Die Special Olympics werden 2026 im Saarland stattfinden. Diese Sportveranstaltung ist auch ein Sinnbild der  Akzeptanz, Diversität und Inklusion. Welches gesellschaftliche Engagement wünschen Sie sich für dieses großartige Sportevent?

RJ:Was mich schon jetzt absolut positiv überrascht, ist der Spirit der im Saarland zu spüren ist. Der Stolz, die Freude und vor allem auch das Selbstbewusstsein, das daraus erwächst. Wir wollen diese Spiele zu einem riesengroßen Event machen, aber vor allem dem Thema „Inklusion im Sport“ zum Durchbruch verhelfen. Das Saarland wird im Juni 2026 mit den „Special Olympics“ eine ganze Woche im Mittelpunkt des deutschen und wahrscheinlich auch des europäischen medialen Interesses sein.
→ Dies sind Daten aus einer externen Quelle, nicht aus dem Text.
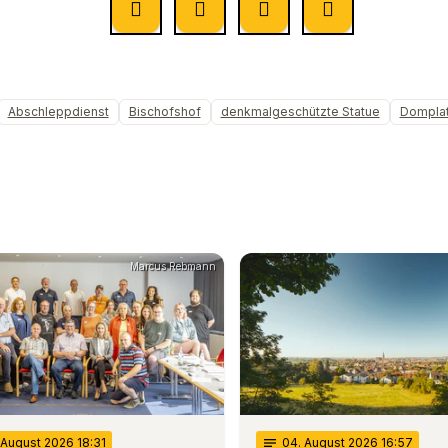
Abschleppdienst
Bischofshof
denkmalgeschützte Statue
Dompla
Marcus Rebmann
 August 2026 18:31
notes
04
. August 2026 16:57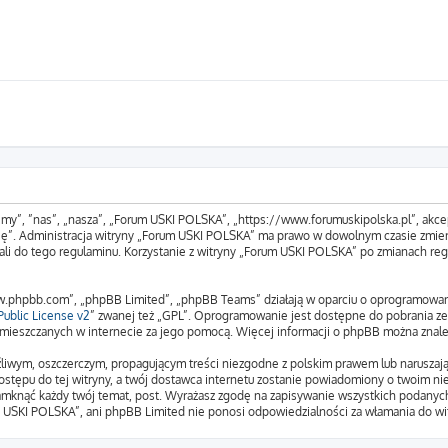
„my”, ”nas”, „nasza”, „Forum USKI POLSKA”, „https://www.forumuskipolska.pl”, akcep
tuję”. Administracja witryny „Forum USKI POLSKA” ma prawo w dowolnym czasie zmien
ali do tego regulaminu. Korzystanie z witryny „Forum USKI POLSKA” po zmianach reg
www.phpbb.com”, „phpBB Limited”, „phpBB Teams” działają w oparciu o oprogramowa
ublic License v2
” zwanej też „GPL”. Oprogramowanie jest dostępne do pobrania z
 zamieszczanych w internecie za jego pomocą. Więcej informacji o phpBB można znal
liwym, oszczerczym, propagującym treści niezgodne z polskim prawem lub naruszają
stępu do tej witryny, a twój dostawca internetu zostanie powiadomiony o twoim n
amknąć każdy twój temat, post. Wyrażasz zgodę na zapisywanie wszystkich podanych 
m USKI POLSKA”, ani phpBB Limited nie ponosi odpowiedzialności za włamania do wit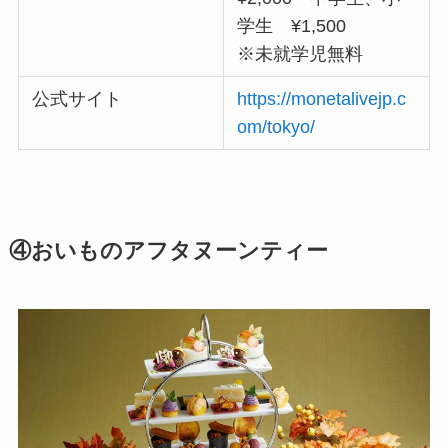
学生 ¥1,500
※未就学児無料
公式サイト
https://monetalivejp.c
om/tokyo/
④おいものアフタヌーンティー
Die „Special Olympics Sommerspiele“ bedeutet 14.000 Menschen, davon etwa 4.000 bis 5.000 Athletinnen und Athleten, in zwei Dutzend Sportarten, eine ganze Woche lang im Saarland. Wir werden damit auch die Möglichkeit haben uns zu zeigen. Auch wenn wir vielleicht nicht das größte und nicht das finanziell am besten aufgestellte Bundesland sind, werden wir dieses Event zu einem unvergesslichen Erlebnis machen. Es geht dabei nicht nur um den Sport. Es geht um das Messen in Wettbewerben, es geht auch um ein tolles Kulturprogramm, es geht auch darum Menschen zum Mitmachen zu bewegen in so genannten „Unified Sports“-Wettbewerben. Es wird auch ein wettbewerbsfreies Angebot geben, in dem man sich selbst auch ausprobieren kann – alleine oder  gemeinsam mit besonderen Menschen, die geistig oder mehrfach behindert sind. Wir wollen Mitmachangebote in allen Städten und Gemeinden organisieren. Niemand wird ausgeschlossen. Wir wissen heute noch nicht, wo überall noch zusätzliche Sportstätten gebraucht werden, hier wird niemand ausgegrenzt. Lasst uns gemeinsam auf dieses Event unbändig freuen. Es wird viel Arbeit mit sich bringen, aber noch viel mehr an Freude und Mehrwert für das Land. Es bringt Wertschätzung für die Menschen, mit Blick auf die Tourismuszahlen auch Wertschöpfung für die Hotellerie und Gastronomie. Und es beweist vor allem: dieses Land ist inklusiv, es ist ein buntes Land, ein tolerantes Land und es ist vielfältig wie die Menschen.